- [Supplied information]:
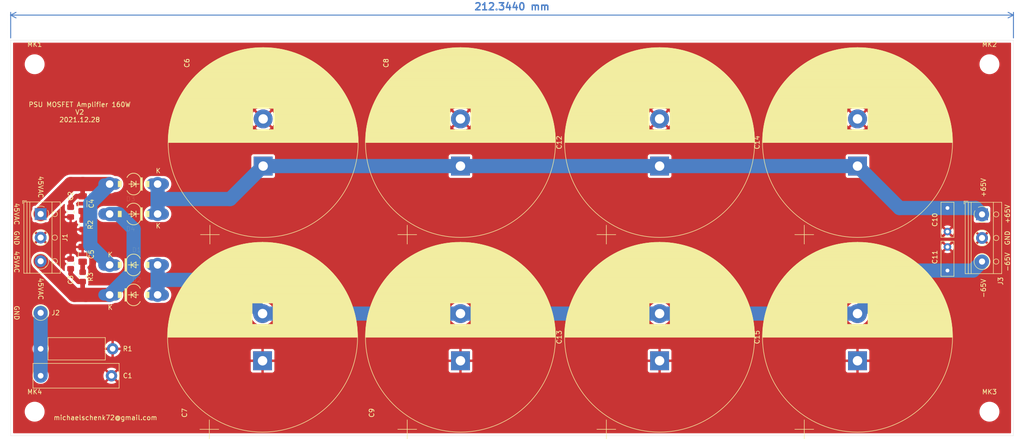
<source format=kicad_pcb>
(kicad_pcb (version 20211014) (generator pcbnew)

  (general
    (thickness 1.6)
  )

  (paper "A4")
  (layers
    (0 "F.Cu" signal)
    (31 "B.Cu" signal)
    (32 "B.Adhes" user "B.Adhesive")
    (33 "F.Adhes" user "F.Adhesive")
    (34 "B.Paste" user)
    (35 "F.Paste" user)
    (36 "B.SilkS" user "B.Silkscreen")
    (37 "F.SilkS" user "F.Silkscreen")
    (38 "B.Mask" user)
    (39 "F.Mask" user)
    (40 "Dwgs.User" user "User.Drawings")
    (41 "Cmts.User" user "User.Comments")
    (42 "Eco1.User" user "User.Eco1")
    (43 "Eco2.User" user "User.Eco2")
    (44 "Edge.Cuts" user)
    (45 "Margin" user)
    (46 "B.CrtYd" user "B.Courtyard")
    (47 "F.CrtYd" user "F.Courtyard")
    (48 "B.Fab" user)
    (49 "F.Fab" user)
  )

  (setup
    (pad_to_mask_clearance 0)
    (pcbplotparams
      (layerselection 0x00010f0_ffffffff)
      (disableapertmacros false)
      (usegerberextensions false)
      (usegerberattributes false)
      (usegerberadvancedattributes false)
      (creategerberjobfile false)
      (svguseinch false)
      (svgprecision 6)
      (excludeedgelayer true)
      (plotframeref false)
      (viasonmask false)
      (mode 1)
      (useauxorigin false)
      (hpglpennumber 1)
      (hpglpenspeed 20)
      (hpglpendiameter 15.000000)
      (dxfpolygonmode true)
      (dxfimperialunits true)
      (dxfusepcbnewfont true)
      (psnegative false)
      (psa4output false)
      (plotreference true)
      (plotvalue false)
      (plotinvisibletext false)
      (sketchpadsonfab false)
      (subtractmaskfromsilk false)
      (outputformat 1)
      (mirror false)
      (drillshape 0)
      (scaleselection 1)
      (outputdirectory "gerber/")
    )
  )

  (net 0 "")
  (net 1 "GND")
  (net 2 "Net-(C1-Pad1)")
  (net 3 "Net-(C2-Pad1)")
  (net 4 "Net-(C3-Pad2)")
  (net 5 "Net-(C4-Pad2)")
  (net 6 "Net-(C5-Pad2)")
  (net 7 "Net-(C6-Pad1)")
  (net 8 "Net-(C7-Pad2)")

  (footprint "Capacitor_THT:C_Rect_L18.0mm_W5.0mm_P15.00mm_FKS3_FKP3" (layer "F.Cu") (at 26.416 94.742))

  (footprint "Capacitor_SMD:C_0805_2012Metric_Pad1.18x1.45mm_HandSolder" (layer "F.Cu") (at 32.766 60.0495 -90))

  (footprint "Capacitor_SMD:C_0805_2012Metric_Pad1.18x1.45mm_HandSolder" (layer "F.Cu") (at 32.766 71.0145 -90))

  (footprint "Capacitor_SMD:C_1206_3216Metric_Pad1.33x1.80mm_HandSolder" (layer "F.Cu") (at 35.306 58.2545 -90))

  (footprint "Capacitor_SMD:C_1206_3216Metric_Pad1.33x1.80mm_HandSolder" (layer "F.Cu") (at 35.306 68.9995 -90))

  (footprint "Capacitor_THT:CP_Radial_D40.0mm_P10.00mm_SnapIn" (layer "F.Cu") (at 73.533 50.292 90))

  (footprint "Capacitor_THT:CP_Radial_D40.0mm_P10.00mm_SnapIn" (layer "F.Cu") (at 73.406 91.567 90))

  (footprint "Capacitor_THT:CP_Radial_D40.0mm_P10.00mm_SnapIn" (layer "F.Cu")
    (tedit 5AE50EF1) (tstamp 00000000-0000-0000-0000-000061b76d2d)
    (at 115.316 50.292 90)
    (descr "CP, Radial series, Radial, pin pitch=10.00mm, , diameter=40mm, Electrolytic Capacitor, , http://www.vishay.com/docs/28342/058059pll-si.pdf")
    (tags "CP Radial series Radial pin pitch 10.00mm  diameter 40mm Electrolytic Capacitor")
    (property "Sheetfile" "/Users/schenk/Documents/GitHub/electronic-projects/amp-mosfet-80W/kicad-psu/v2/psu-mosfet-160w.sch")
    (property "Sheetname" "")
    (path "/00000000-0000-0000-0000-000061bc1031")
    (attr through_hole)
    (fp_text reference "C8" (at 21.844 -15.748 90) (layer "F.SilkS")
      (effects (font (size 1 1) (thickness 0.15)))
      (tstamp 02538207-54a8-4266-8d51-23871852b2ff)
    )
    (fp_text value "10000uF/100V" (at 5 21.25 90) (layer "F.Fab")
      (effects (font (size 1 1) (thickness 0.15)))
      (tstamp 17ed3508-fa2e-4593-a799-bfd39a6cc14d)
    )
    (fp_text user "${REFERENCE}" (at 5 0 90) (layer "F.Fab")
      (effects (font (size 1 1) (thickness 0.15)))
      (tstamp ff2f00dc-dff2-4a19-af27-f5c793a8d261)
    )
    (fp_line (start 16.52 -16.456) (end 16.52 16.456) (layer "F.SilkS") (width 0.12) (tstamp 000b46d6-b833-4804-8f56-56d539f76d09))
    (fp_line (start 6.681 -20.01) (end 6.681 20.01) (layer "F.SilkS") (width 0.12) (tstamp 003974b6-cb8f-491b-a226-fc7891eb9a62))
    (fp_line (start 7.521 -19.922) (end 7.521 19.922) (layer "F.SilkS") (width 0.12) (tstamp 004b7456-c25a-480f-88f6-723c1bcd9939))
    (fp_line (start 9.761 2.24) (end 9.761 19.509) (layer "F.SilkS") (width 0.12) (tstamp 01024d27-e392-4482-9e67-565b0c294fe8))
    (fp_line (start 22.84 -9.264) (end 22.84 9.264) (layer "F.SilkS") (width 0.12) (tstamp 015f5586-ba76-4a98-9114-f5cd2c67134d))
    (fp_line (start 15.28 -17.256) (end 15.28 17.256) (layer "F.SilkS") (width 0.12) (tstamp 022502e0-e724-4b75-bc35-3c5984dbeb76))
    (fp_line (start 23.56 -7.728) (end 23.56 7.728) (layer "F.SilkS") (width 0.12) (tstamp 02f8904b-a7b2-49dd-b392-764e7e29fb51))
    (fp_line (start 10.281 -19.375) (end 10.281 -2.24) (layer "F.SilkS") (width 0.12) (tstamp 044dde97-ee2e-473a-9264-ed4dff1893a5))
    (fp_line (start 11.441 -19.022) (end 11.441 -2.24) (layer "F.SilkS") (width 0.12) (tstamp 044de712-d3da-40ed-9c9f-d91ef285c74c))
    (fp_line (start 20.2 -13.143) (end 20.2 13.143) (layer "F.SilkS") (width 0.12) (tstamp 0554bea0-89b2-4e25-9ea3-4c73921c94cb))
    (fp_line (start 24.44 -5.147) (end 24.44 5.147) (layer "F.SilkS") (width 0.12) (tstamp 05d3e08e-e1f9-46cf-93d0-836d1306d03a))
    (fp_line (start 14.64 -17.621) (end 14.64 17.621) (layer "F.SilkS") (width 0.12) (tstamp 06665bf8-cef1-4e75-8d5b-1537b3c1b090))
    (fp_line (start 8.801 -19.718) (end 8.801 -2.24) (layer "F.SilkS") (width 0.12) (tstamp 07652224-af43-42a2-841c-1883ba305bc4))
    (fp_line (start 13.28 -18.298) (end 13.28 18.298) (layer "F.SilkS") (width 0.12) (tstamp 082aed28-f9e8-49e7-96ee-b5aa9f0319c7))
    (fp_line (start 6.081 -20.051) (end 6.081 20.051) (layer "F.SilkS") (width 0.12) (tstamp 08da8f18-02c3-4a28-a400-670f01755980))
    (fp_line (start 15.4 -17.184) (end 15.4 17.184) (layer "F.SilkS") (width 0.12) (tstamp 08ec951f-e7eb-41cf-9589-697107a98e88))
    (fp_line (start 5.48 -20.075) (end 5.48 20.075) (layer "F.SilkS") (width 0.12) (tstamp 0938c137-668b-4d2f-b92b-cadb1df72bdb))
    (fp_line (start 18.76 -14.64) (end 18.76 14.64) (layer "F.SilkS") (width 0.12) (tstamp 099473f1-6598-46ff-a50f-4c520832170d))
    (fp_line (start 15.52 -17.111) (end 15.52 17.111) (layer "F.SilkS") (width 0.12) (tstamp 09bbea88-8bd7-48ec-baae-1b4a9a11a40e))
    (fp_line (start 8.281 -19.811) (end 8.281 -2.24) (layer "F.SilkS") (width 0.12) (tstamp 09c6ca89-863f-42d4-867e-9a769c316610))
    (fp_line (start 11.001 2.24) (end 11.001 19.165) (layer "F.SilkS") (width 0.12) (tstamp 0a1d0cbe-85ab-4f0f-b3b1-fcef21dfb600))
    (fp_line (start 10.881 2.24) (end 10.881 19.202) (layer "F.SilkS") (width 0.12) (tstamp 0a5610bb-d01a-4417-8271-dc424dd2c838))
    (fp_line (start 8.081 2.24) (end 8.081 19.843) (layer "F.SilkS") (width 0.12) (tstamp 0a8dfc5c-35dc-4e44-a2bf-5968ebf90cca))
    (fp_line (start 11.441 2.24) (end 11.441 19.022) (layer "F.SilkS") (width 0.12) (tstamp 0b110cbc-e477-4bdc-9c81-26a3d588d354))
    (fp_line (start 24.6 -4.505) (end 24.6 4.505) (layer "F.SilkS") (width 0.12) (tstamp 0b4c0f05-c855-4742-bad2-dbf645d5842b))
    (fp_line (start 21.28 -11.783) (end 21.28 11.783) (layer "F.SilkS") (width 0.12) (tstamp 0ba17a9b-d889-426c-b4fe-048bed6b6be8))
    (fp_line (start 11.121 -19.127) (end 11.121 -2.24) (layer "F.SilkS") (width 0.12) (tstamp 0c544a8c-9f45-4205-9bca-1d91c95d58ef))
    (fp_line (start 17.6 -15.647) (end 17.6 15.647) (layer "F.SilkS") (width 0.12) (tstamp 0c5dddf1-38df-43d2-b49c-e7b691dab0ab))
    (fp_line (start 17.64 -15.614) (end 17.64 15.614) (layer "F.SilkS") (width 0.12) (tstamp 0ce1dd44-f307-4f98-9f0d-478fd87daa64))
    (fp_line (start 9.961 2.24) (end 9.961 19.46) (layer "F.SilkS") (width 0.12) (tstamp 0e0f9829-27a5-43b2-a0ae-121d3ce72ef4))
    (fp_line (start 15 -17.419) (end 15 17.419) (layer "F.SilkS") (width 0.12) (tstamp 0e32af77-726b-4e11-9f99-2e2484ba9e9b))
    (fp_line (start 8.361 2.24) (end 8.361 19.798) (layer "F.SilkS") (width 0.12) (tstamp 0e592cd4-1950-44ef-9727-8e526f4c4e12))
    (fp_line (start 15.72 -16.987) (end 15.72 16.987) (layer "F.SilkS") (width 0.12) (tstamp 0f0f7bb5-ade7-4a81-82b4-43be6a8ad05c))
    (fp_line (start -14.528873 -13.275) (end -14.528873 -9.275) (layer "F.SilkS") (width 0.12) (tstamp 0f560957-a8c5-442f-b20c-c2d88613742c))
    (fp_line (start 15.44 -17.16) (end 15.44 17.16) (layer "F.SilkS") (width 0.12) (tstamp 0fb27e11-fde6-4a25-adbb-e9684771b369))
    (fp_line (start 13.32 -18.28) (end 13.32 18.28) (layer "F.SilkS") (width 0.12) (tstamp 10b20c6b-8045-46d1-a965-0d7dd9a1b5fa))
    (fp_line (start 12.121 2.24) (end 12.121 18.779) (layer "F.SilkS") (width 0.12) (tstamp 112371bd-7aa2-4b47-b184-50d12afc2534))
    (fp_line (start 16.44 -16.512) (end 16.44 16.512) (layer "F.SilkS") (width 0.12) (tstamp 113ffcdf-4c54-4e37-81dc-f91efa934ba7))
    (fp_line (start 8.321 -19.805) (end 8.321 -2.24) (layer "F.SilkS") (width 0.12) (tstamp 11c7c8d4-4c4b-4330-bb59-1eec2e98b255))
    (fp_line (start 6.761 -20.003) (end 6.761 20.003) (layer "F.SilkS") (width 0.12) (tstamp 122b5574-57fe-4d2d-80bf-3cabd28e7128))
    (fp_line (start 24.88 -3.059) (end 24.88 3.059) (layer "F.SilkS") (width 0.12) (tstamp 12c8f4c9-cb79-4390-b96c-a717c693de17))
    (fp_line (start 24.84 -3.305) (end 24.84 3.305) (layer "F.SilkS") (width 0.12) (tstamp 12f8e43c-8f83-48d3-a9b5-5f3ebc0b6c43))
    (fp_line (start 22.12 -10.53) (end 22.12 10.53) (layer "F.SilkS") (width 0.12) (tstamp 12fa3c3f-3d14-451a-a6a8-884fd1b32fa7))
    (fp_line (start 21.6 -11.33) (end 21.6 11.33) (layer "F.SilkS") (width 0.12) (tstamp 1317ff66-8ecf-46c9-9612-8d2eae03c537))
    (fp_line (start 19.72 -13.677) (end 19.72 13.677) (layer "F.SilkS") (width 0.12) (tstamp 13ac70df-e9b9-44e5-96e6-20f0b0dc6a3a))
    (fp_line (start 14.76 -17.555) (end 14.76 17.555) (layer "F.SilkS") (width 0.12) (tstamp 15189cef-9045-423b-b4f6-a763d4e75704))
    (fp_line (start 14.92 -17.465) (end 14.92 17.465) (layer "F.SilkS") (width 0.12) (tstamp 152cd84e-bbed-4df5-a866-d1ab977b0966))
    (fp_line (start 18.48 -14.897) (end 18.48 14.897) (layer "F.SilkS") (width 0.12) (tstamp 15699041-ed40-45ee-87d8-f5e206a88536))
    (fp_line (start 10.161 -19.408) (end 10.161 -2.24) (layer "F.SilkS") (width 0.12) (tstamp 15ea3484-2685-47cb-9e01-ec01c6d477b8))
    (fp_line (start 15.88 -16.885) (end 15.88 16.885) (layer "F.SilkS") (width 0.12) (tstamp 162e5bdd-61a8-46a3-8485-826b5d58e1a1))
    (fp_line (start 13.6 -18.15) (end 13.6 18.15) (layer "F.SilkS") (width 0.12) (tstamp 165f4d8d-26a9-4cf2-a8d6-9936cd983be4))
    (fp_line (start 12.001 -18.824) (end 12.001 -2.24) (layer "F.SilkS") (width 0.12) (tstamp 1732b93f-cd0e-4ca4-a905-bb406354ca33))
    (fp_line (start 21.64 -11.271) (end 21.64 11.271) (layer "F.SilkS") (width 0.12) (tstamp 1755646e-fc08-4e43-a301-d9b3ea704cf6))
    (fp_line (start 14.52 -17.686) (end 14.52 17.686) (layer "F.SilkS") (width 0.12) (tstamp 178ae27e-edb9-4ffb-bd13-c0a6dd659606))
    (fp_line (start 11.841 -18.882) (end 11.841 -2.24) (layer "F.SilkS") (width 0.12) (tstamp 17cf1c88-8d51-4538-aa76-e35ac22d0ed0))
    (fp_line (start 21.92 -10.848) (end 21.92 10.848) (layer "F.SilkS") (width 0.12) (tstamp 17ff35b3-d658-499b-9a46-ea36063fed4e))
    (fp_line (start 17.44 -15.774) (end 17.44 15.774) (layer "F.SilkS") (width 0.12) (tstamp 1855ca44-ab48-4b76-a210-97fc81d916c4))
    (fp_line (start 18.8 -14.602) (end 18.8 14.602) (layer "F.SilkS") (width 0.12) (tstamp 1876c30c-72b2-4a8d-9f32-bf8b213530b4))
    (fp_line (start 10.041 2.24) (end 10.041 19.439) (layer "F.SilkS") (width 0.12) (tstamp 18d3014d-7089-41b5-ab03-53cc0a265580))
    (fp_line (start 23.4 -8.1) (end 23.4 8.1) (layer "F.SilkS") (width 0.12) (tstamp 18f1018d-5857-4c32-a072-f3de80352f74))
    (fp_line (start 18.68 -14.714) (end 18.68 14.714) (layer "F.SilkS") (width 0.12) (tstamp 199124ca-dd64-45cf-a063-97cc545cbea7))
    (fp_line (start 14.36 -17.771) (end 14.36 17.771) (layer "F.SilkS") (width 0.12) (tstamp 1a22eb2d-f625-4371-a918-ff1b97dc8219))
    (fp_line (start 5.52 -20.074) (end 5.52 20.074) (layer "F.SilkS") (width 0.12) (tstamp 1b98de85-f9de-4825-baf2-c96991615275))
    (fp_line (start 18.56 -14.825) (end 18.56 14.825) (layer "F.SilkS") (width 0.12) (tstamp 1bd80cf9-f42a-4aee-a408-9dbf4e81e625))
    (fp_line (start 17.2 -15.96) (end 17.2 15.96) (layer "F.SilkS") (width 0.12) (tstamp 1bf7d0f9-0dcf-4d7c-b58c-318e3dc42bc9))
    (fp_line (start 24.32 -5.578) (end 24.32 5.578) (layer "F.SilkS") (width 0.12) (tstamp 1c052668-6749-425a-9a77-35f046c8aa39))
    (fp_line (start 16.8 -16.257) (end 16.8 16.257) (layer "F.SilkS") (width 0.12) (tstamp 1cacb878-9da4-41fc-aa80-018bc841e19a))
    (fp_line (start 10.961 -19.177) (end 10.961 -2.24) (layer "F.SilkS") (width 0.12) (tstamp 1cb64bfe-d819-47e3-be11-515b04f2c451))
    (fp_line (start 22.36 -10.131) (end 22.36 10.131) (layer "F.SilkS") (width 0.12) (tstamp 1cc5480b-56b7-4379-98e2-ccafc88911a7))
    (fp_line (start 12.041 2.24) (end 12.041 18.809) (layer "F.SilkS") (width 0.12) (tstamp 1d0d5161-c82f-4c77-a9ca-15d017db65d3))
    (fp_line (start 16.68 -16.343) (end 16.68 16.343) (layer "F.SilkS") (width 0.12) (tstamp 1de61170-5337-44c5-ba28-bd477db4bff1))
    (fp_line (start 9.681 2.24) (end 9.681 19.529) (layer "F.SilkS") (width 0.12) (tstamp 2026567f-be64-41dd-8011-b0897ba0ff2e))
    (fp_line (start 11.641 -18.953) (end 11.641 -2.24) (layer "F.SilkS") (width 0.12) (tstamp 2028d85e-9e27-4758-8c0b-559fad072813))
    (fp_line (start 16.36 -16.567) (end 16.36 16.567) (layer "F.SilkS") (width 0.12) (tstamp 2102c637-9f11-48f1-aae6-b4139dc22be2))
    (fp_line (start 22.96 -9.03) (end 22.96 9.03) (layer "F.SilkS") (width 0.12) (tstamp 21492bcd-343a-4b2b-b55a-b4586c11bdeb))
    (fp_line (start 7.921 2.24) (end 7.921 19.867) (layer "F.SilkS") (width 0.12) (tstamp 21573090-1953-4b11-9042-108ae79fe9c5))
    (fp_line (start 8.441 -19.784) (end 8.441 -2.24) (layer "F.SilkS") (width 0.12) (tstamp 2295a793-dfca-4b86-a3e5-abf1834e2790))
    (fp_line (start 20.32 -13.003) (end 20.32 13.003) (layer "F.SilkS") (width 0.12) (tstamp 22962957-1efd-404d-83db-5b233b6c15b0))
    (fp_line (start 11.201 2.24) (end 11.201 19.101) (layer "F.SilkS") (width 0.12) (tstamp 22c28634-55a5-4f76-9217-6b70ddd108b8))
    (fp_line (start 10.441 -19.331) (end 10.441 -2.24) (layer "F.SilkS") (width 0.12) (tstamp 232ccf4f-3322-4e62-990b-290e6ff36fcd))
    (fp_line (start 11.361 2.24) (end 11.361 19.049) (layer "F.SilkS") (width 0.12) (tstamp 234e1024-0b7f-410c-90bb-bae43af1eb25))
    (fp_line (start 17.08 -16.05) (end 17.08 16.05) (layer "F.SilkS") (width 0.12) (tstamp 247ebffd-2cb6-4379-ba6e-21861fea3913))
    (fp_line (start 19.68 -13.72) (end 19.68 13.72) (layer "F.SilkS") (width 0.12) (tstamp 24adc223-60f0-4497-98a3-d664c5a13280))
    (fp_line (start 9.401 2.24) (end 9.401 19.593) (layer "F.SilkS") (width 0.12) (tstamp 251669f2-aed1-46fe-b2e4-9582ff1e4084))
    (fp_line (start 23.8 -7.128) (end 23.8 7.128) (layer "F.SilkS") (width 0.12) (tstamp 2518d4ea-25cc-4e57-a0d6-8482034e7318))
    (fp_line (start 6.481 -20.026) (end 6.481 20.026) (layer "F.SilkS") (width 0.12) (tstamp 2522909e-6f5c-4f36-9c3a-869dca14e50f))
    (fp_line (start 17.52 -15.711) (end 17.52 15.711) (layer "F.SilkS") (width 0.12) (tstamp 254f7cc6-cee1-44ca-9afe-939b318201aa))
    (fp_line (start 14.2 -17.854) (end 14.2 17.854) (layer "F.SilkS") (width 0.12) (tstamp 25c663ff-96b6-4263-a06e-d1829409cf73))
    (fp_line (start 10.681 2.24) (end 10.681 19.262) (layer "F.SilkS") (width 0.12) (tstamp 2681e64d-bedc-4e1f-87d2-754aaa485bbd))
    (fp_line (start 18.4 -14.969) (end 18.4 14.969) (layer "F.SilkS") (width 0.12) (tstamp 26a22c19-4cc5-4237-9651-0edc4f854154))
    (fp_line (start 21.72 -11.152) (end 21.72 11.152) (layer "F.SilkS") (width 0.12) (tstamp 26bc8641-9bca-4204-9709-deedbe202a36))
    (fp_line (start 16.28 -16.621) (end 16.28 16.621) (layer "F.SilkS") (width 0.12) (tstamp 272c2a78-b5f5-4b61-aed3-ec69e0e92729))
    (fp_line (start 20.52 -12.765) (end 20.52 12.765) (layer "F.SilkS") (width 0.12) (tstamp 275b6416-db29-42cc-9307-bf426917c3b4))
    (fp_line (start 19.76 -13.634) (end 19.76 13.634) (layer "F.SilkS") (width 0.12) (tstamp 278a91dc-d57d-4a5c-a045-34b6bd84131f))
    (fp_line (start 24.68 -4.145) (end 24.68 4.145) (layer "F.SilkS") (width 0.12) (tstamp 282c8e53-3acc-42f0-a92a-6aa976b97a93))
    (fp_line (start 8.241 2.24) (end 8.241 19.818) (layer "F.SilkS") (width 0.12) (tstamp 28b01cd2-da3a-46ec-8825-b0f31a0b8987))
    (fp_line (start 20.08 -13.28) (end 20.08 13.28) (layer "F.SilkS") (width 0.12) (tstamp 29126f72-63f7-4275-8b12-6b96a71c6f17))
    (fp_line (start 13.96 -17.975) (end 13.96 17.975) (layer "F.SilkS") (width 0.12) (tstamp 291935ec-f8ff-41f0-8717-e68b8af7b8c1))
    (fp_line (start 20.92 -12.264) (end 20.92 12.264) (layer "F.SilkS") (width 0.12) (tstamp 29cbb0bc-f66b-4d11-80e7-5bb270e42496))
    (fp_line (start 14.84 -17.51) (end 14.84 17.51) (layer "F.SilkS") (width 0.12) (tstamp 2a4111b7-8149-4814-9344-3b8119cd75e4))
    (fp_line (start 25.04 -1.753) (end 25.04 1.753) (layer "F.SilkS") (width 0.12) (tstamp 2a6075ae-c7fa-41db-86b8-3f996740bdc2))
    (fp_line (start 16 -16.807) (end 16 16.807) (layer "F.SilkS") (width 0.12) (tstamp 2b25e886-ded1-450a-ada1-ece4208052e4))
    (fp_line (start 10.481 2.24) (end 10.481 19.32) (layer "F.SilkS") (width 0.12) (tstamp 2ba25c40-ea42-478e-9150-1d94fa1c8ae9))
    (fp_line (start 5.32 -20.078) (end 5.32 20.078) (layer "F.SilkS") (width 0.12) (tstamp 2c488362-c230-4f6d-82f9-a229b1171a23))
    (fp_line (start 7.841 2.24) (end 7.841 19.879) (layer "F.SilkS") (width 0.12) (tstamp 2cd3975a-2259-4fa9-8133-e1586b9b9618))
    (fp_line (start 7.161 -19.964) (end 7.161 19.964) (layer "F.SilkS") (width 0.12) (tstamp 2d617fad-47fe-4db9-836a-4bceb9c31c3b))
    (fp_line (start 7.201 -19.96) (end 7.201 19.96) (layer "F.SilkS") (width 0.12) (tstamp 2e36ce87-4661-4b8f-956a-16dc559e1b50))
    (fp_line (start 20 -13.37) (end 20 13.37) (layer "F.SilkS") (width 0.12) (tstamp 2ea8fa6f-efc3-40fe-bcf9-05bfa46ead4f))
    (fp_line (start 15.04 -17.396) (end 15.04 17.396) (layer "F.SilkS") (width 0.12) (tstamp 2ee28fa9-d785-45a1-9a1b-1be02ad8cd0b))
    (fp_line (start 15.36 -17.208) (end 15.36 17.208) (layer "F.SilkS") (width 0.12) (tstamp 2eea20e6-
... [718010 chars truncated]
</source>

- [Assignment]:
Every line above that contains the word "true" should be reported.

- [Result]:
      (excludeedgelayer true)
      (dxfpolygonmode true)
      (dxfimperialunits true)
      (dxfusepcbnewfont true)
      (plotreference true)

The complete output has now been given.